Major skills mismatch has its roots in primary school – report

Major skills mismatch has its roots in primary school – report

The mismatch between children’s career aspirations and labour market demand could undermine the fourth industrial revolution, new research shows.

The report was released last week by the OECD and Education and Employers, a UK based charity created in 2009 which aims to provide young people with the inspiration, motivation, knowledge, skills and opportunities they need to help them achieve their potential.

The two organisations found that the skills mismatch those currently being experienced in the labour market – an issue which has its roots in primary school.

The report identifies a number of global trends, drawn from another recently published OECD report, Trends Shaping Education 2019, that are having an impact on education systems.

The trends include globalisation, social change, digitisation and longer working lives, which present major challenges for schools and communities seeking to ensure that all children are adequately equipped for the future.

According to the report, the key lies in widening children’s view of work.

To achieve this, national campaign Inspiring the Future Australia (ITF) is connecting volunteers from the world of work with both primary and secondary school students through a secure online platform.

ITF’s primary school focussed campaign called Primary Futures aims to challenge gender and cultural stereotypes, as well as encourage primary school students to engage with important skills in numeracy and literacy.

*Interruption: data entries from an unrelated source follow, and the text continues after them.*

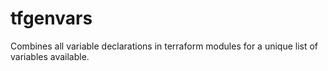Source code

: # tfgenvars
Combines all variable declarations in terraform modules for a unique list of variables available.
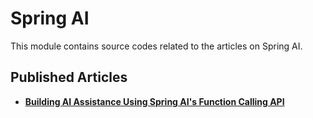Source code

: # **Spring AI**

This module contains source codes related to the articles on Spring AI.

## **Published Articles**
- [**Building AI Assistance Using Spring AI's Function Calling API**](https://www.kodesastra.com/2024/12/building-ai-assistance-using-spring-ai-function-calling.html)
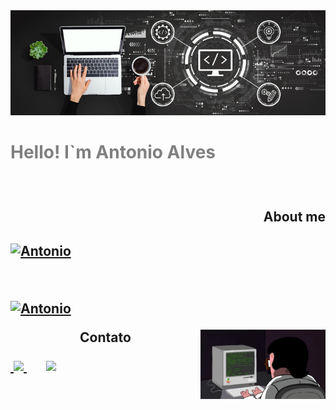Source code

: <div align="center">
<img src="./image/notebook.jpg">
</div>
<h1 style="color:grey;">
<p>Hello! I`m Antonio Alves<p>
</h1>

<br>

<h2 align=right>About me<h2>

[![Antonio](https://github-readme-stats.vercel.app/api?username=AntonioAlvesFilho&theme=dark&fault&show_icons=true)](https://github.com/AntonioAlvesFilho/)

<br>

[![Antonio](https://github-readme-stats.vercel.app/api/top-langs/?username=AntonioAlvesFilho&hide=html&layout=compact=true&theme=dark)](https://github.com/AntonioAlvesFilho/)

<img src="./image/prog.gif" width=200 align=right>

<div>
    <p align="center">Contato</p>

<a href="tell:+5511959070839"> 
    &nbsp;<img src="https://img.shields.io/badge/WhatsApp-25D366?style=for-the-badge&logo=whatsapp&logoColor=white">
</a>
        &emsp;&nbsp;
<a href="mailto:antonioalves987654321@gmail.com">
    <img src="https://img.shields.io/badge/Gmail-D14836?style=for-the-badge&logo=gmail&logoColor=white">
    </a>
</div>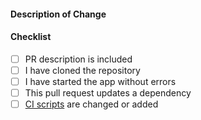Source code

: #### Description of Change
<!--
Thank you for your Pull Request. Please provide a description below and review the requirements (checklist) also below!
-->

#### Checklist
<!--
Remove the items that don't apply. For completed items, change [ ] to [x].
-->

- [ ] PR description is included
- [ ] I have cloned the repository
- [ ] I have started the app without errors
- [ ] This pull request updates a dependency
- [ ] [CI scripts](https://github.com/CreatorsTF/Creators.TF-Community-Launcher/tree/master/.github/workflows) are changed or added

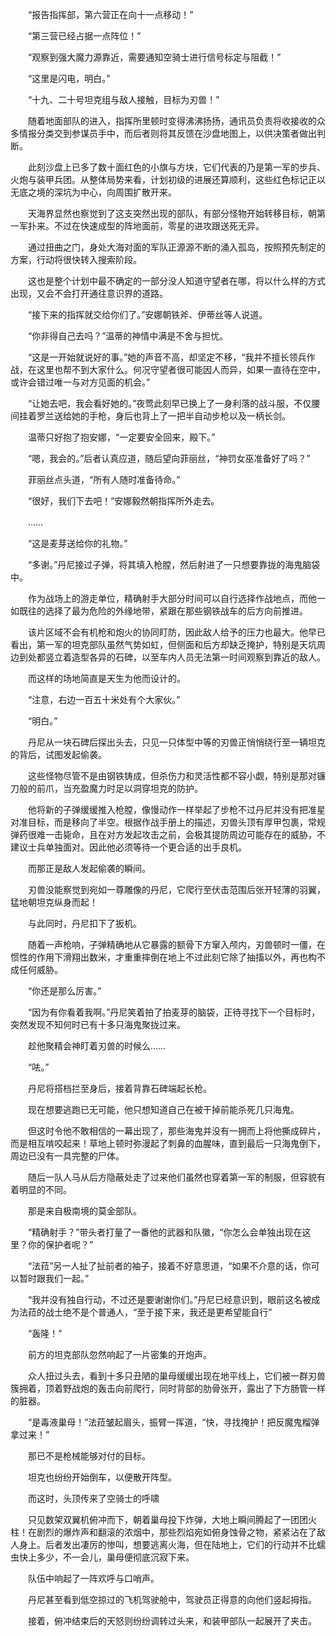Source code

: 　　“报告指挥部，第六营正在向十一点移动！”

　　“第三营已经占据一点阵位！”

　　“观察到强大魔力源靠近，需要通知空骑士进行信号标定与阻截！”

　　“这里是闪电，明白。”

　　“十九、二十号坦克组与敌人接触，目标为刃兽！”

　　随着地面部队的进入，指挥所里顿时变得沸沸扬扬，通讯员负责将收接收的众多情报分类交到参谋员手中，而后者则将其反馈在沙盘地图上，以供决策者做出判断。

　　此刻沙盘上已多了数十面红色的小旗与方块，它们代表的乃是第一军的步兵、火炮与装甲兵团。从整体局势来看，计划初级的进展还算顺利，这些红色标记正以无底之境的深坑为中心，向周围扩散开来。

　　天海界显然也察觉到了这支突然出现的部队，有部分怪物开始转移目标，朝第一军扑来。不过在快速成型的阵地面前，零星的进攻跟送死无异。

　　通过扭曲之门，身处大海对面的军队正源源不断的涌入孤岛，按照预先制定的方案，行动将很快转入搜索阶段。

　　这也是整个计划中最不确定的一部分没人知道守望者在哪，将以什么样的方式出现，又会不会打开通往意识界的道路。

　　“接下来的指挥就交给你们了。”安娜朝铁斧、伊蒂丝等人说道。

　　“你非得自己去吗？”温蒂的神情中满是不舍与担忧。

　　“这是一开始就说好的事。”她的声音不高，却坚定不移，“我并不擅长领兵作战，在这里也帮不到大家什么。何况守望者很可能因人而异，如果一直待在空中，或许会错过唯一与对方见面的机会。”

　　“让她去吧，我会看好她的。”夜莺此刻早已换上了一身利落的战斗服，不仅腰间挂着罗兰送给她的手枪，身后也背上了一把半自动步枪以及一柄长剑。

　　温蒂只好抱了抱安娜，“一定要安全回来，殿下。”

　　“嗯，我会的。”后者认真应道，随后望向菲丽丝，“神罚女巫准备好了吗？”

　　菲丽丝点头道，“所有人随时准备待命。”

　　“很好，我们下去吧！”安娜毅然朝指挥所外走去。

　　……

　　“这是麦芽送给你的礼物。”

　　“多谢。”丹尼接过子弹，将其填入枪膛，然后射进了一只想要靠拢的海鬼脑袋中。

　　作为战场上的游走单位，精确射手大部分时间可以自行选择作战地点，而他一如既往的选择了最为危险的外缘地带，紧跟在那些钢铁战车的后方向前推进。

　　该片区域不会有机枪和炮火的协同盯防，因此敌人给予的压力也最大。他早已看出，第一军的坦克部队虽然气势如虹，但侧面和后方却缺乏掩护，特别是天坑周边到处都竖立着造型各异的石碑，以至车内人员无法第一时间观察到靠近的敌人。

　　而这样的场地简直是天生为他而设计的。

　　“注意，右边一百五十米处有个大家伙。”

　　“明白。”

　　丹尼从一块石碑后探出头去，只见一只体型中等的刃兽正悄悄绕行至一辆坦克的背后，试图发起偷袭。

　　这些怪物尽管不是由钢铁铸成，但杀伤力和灵活性都不容小觑，特别是那对镰刀般的前爪，当充盈魔力时足以洞穿坦克的防护。

　　他将新的子弹缓缓推入枪膛，像慢动作一样举起了步枪不过丹尼并没有把准星对准目标，而是移向了半空。根据作战手册上的描述，刃兽头顶有厚甲包裹，常规弹药很难一击毙命，且在对方发起攻击之前，会极其提防周边可能存在的威胁，不建议士兵单独面对。因此他必须等待一个更合适的出手良机。

　　而那正是敌人发起偷袭的瞬间。

　　刃兽没能察觉到宛如一尊雕像的丹尼，它爬行至伏击范围后张开轻薄的羽翼，猛地朝坦克纵身而起！

　　与此同时，丹尼扣下了扳机。

　　随着一声枪响，子弹精确地从它暴露的额骨下方窜入颅内，刃兽顿时一僵，在惯性的作用下滑翔出数米，才重重摔倒在地上不过此刻它除了抽搐以外，再也构不成任何威胁。

　　“你还是那么厉害。”

　　“因为有你看着我啊。”丹尼笑着拍了拍麦芽的脑袋，正待寻找下一个目标时，突然发现不知何时已有十多只海鬼聚拢过来。

　　趁他聚精会神盯着刃兽的时候么……

　　“呿。”

　　丹尼将搭档拦至身后，接着背靠石碑端起长枪。

　　现在想要逃跑已无可能，他只想知道自己在被干掉前能杀死几只海鬼。

　　但这时令他不敢相信的一幕出现了，那些海鬼并没有一拥而上将他撕成碎片，而是相互啃咬起来！草地上顿时弥漫起了刺鼻的血腥味，直到最后一只海鬼倒下，周边已没有一具完整的尸体。

　　随后一队人马从后方隐蔽处走了过来他们虽然也穿着第一军的制服，但容貌有着明显的不同。

　　那是来自极南境的莫金部队。

　　“精确射手？”带头者打量了一番他的武器和队徽，“你怎么会单独出现在这里？你的保护者呢？”

　　“法菈”另一人扯了扯前者的袖子，接着不好意思道，“如果不介意的话，你可以暂时跟我们一起。”

　　“我并没有独自行动，不过还是要谢谢你们。”丹尼已经意识到，眼前这名被成为法菈的战士绝不是个普通人，“至于接下来，我还是更希望能自行”

　　“轰隆！”

　　前方的坦克部队忽然响起了一片密集的开炮声。

　　众人扭过头去，看到十多只丑陋的巢母缓缓出现在地平线上，它们被一群刃兽簇拥着，顶着野战炮的轰击向前爬行，同时背部的肋骨张开，露出了下方肠管一样的脏器。

　　“是毒液巢母！”法菈皱起眉头，振臂一挥道，“快，寻找掩护！把反魔鬼榴弹拿过来！”

　　那已不是枪械能够对付的目标。

　　坦克也纷纷开始倒车，以便散开阵型。

　　而这时，头顶传来了空骑士的呼啸

　　只见数架双翼机俯冲而下，朝着巢母投下炸弹，大地上瞬间腾起了一团团火柱！在剧烈的爆炸声和翻滚的浓烟中，那些烈焰宛如俯身蚀骨之物，紧紧沾在了敌人身上。后者发出凄厉的惨叫，想要逃离火海，但在陆地上，它们的行动并不比蠕虫快上多少，不一会儿，巢母便彻底沉寂下来。

　　队伍中响起了一阵欢呼与口哨声。

　　丹尼甚至看到低空掠过的飞机驾驶舱中，驾驶员正得意的向他们竖起拇指。

　　接着，俯冲结束后的天怒则纷纷调转过头来，和装甲部队一起展开了夹击。
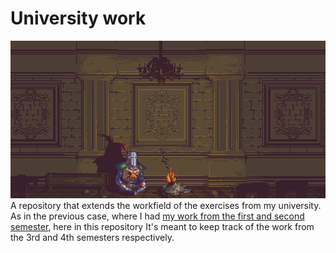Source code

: # University work
<img src="misc/pixel_art.gif"/><br>
A repository that extends the workfield of the exercises from my university.
As in the previous case, where I had <a href="https://github.com/xfgt/OldProjects">my work from the first and second semester</a>, here in this repository It's meant to keep track of the work from the 3rd and 4th semesters respectively.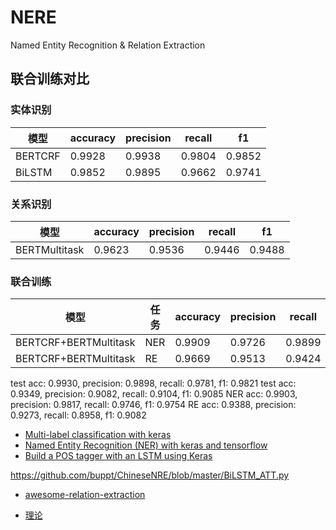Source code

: # NERE
Named Entity Recognition &amp; Relation Extraction




## 联合训练对比 

### 实体识别
|模型|accuracy|precision|recall|f1|
|---|---|---|---|---|
|BERTCRF|0.9928|0.9938|0.9804|0.9852|
|BiLSTM|0.9852|0.9895|0.9662|0.9741|


### 关系识别
|模型|accuracy|precision|recall|f1|
|---|---|---|---|---|
|BERTMultitask|0.9623|0.9536|0.9446|0.9488|


### 联合训练 
|模型|任务|accuracy|precision|recall|f1|
|---|---|---|---|---|---|
|BERTCRF+BERTMultitask|NER|0.9909|0.9726|0.9899|0.9782|
|BERTCRF+BERTMultitask|RE|0.9669|0.9513|0.9424|0.9460|


 test acc: 0.9930, precision: 0.9898, recall: 0.9781, f1: 0.9821
 test acc: 0.9349, precision: 0.9082, recall: 0.9104, f1: 0.9085
 NER acc: 0.9903, precision: 0.9817, recall: 0.9746, f1: 0.9754
 RE acc: 0.9388, precision: 0.9273, recall: 0.8958, f1: 0.9082
 








- [Multi-label classification with keras](https://www.kaggle.com/roccoli/multi-label-classification-with-keras)
- [Named Entity Recognition (NER) with keras and tensorflow](https://towardsdatascience.com/named-entity-recognition-ner-meeting-industrys-requirement-by-applying-state-of-the-art-deep-698d2b3b4ede)
- [Build a POS tagger with an LSTM using Keras](https://nlpforhackers.io/lstm-pos-tagger-keras/)



https://github.com/buppt/ChineseNRE/blob/master/BiLSTM_ATT.py

- [awesome-relation-extraction](https://github.com/roomylee/awesome-relation-extraction)

- [理论](http://nlpprogress.com/english/relationship_extraction.html)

This is done through school-based activities that enable students to meet volunteers from different careers, hear about their job and ask them questions.

“We now know that this mismatch is set at a young age and heavily influenced by socio-economic background, gender and the role models seen by children,” Nick Chambers, CEO of Education and Employers, said.

“This means we need to engage with children early on to help inspire their interests and career aspirations. They are our future workforce and key to the success of the fourth industrial revolution."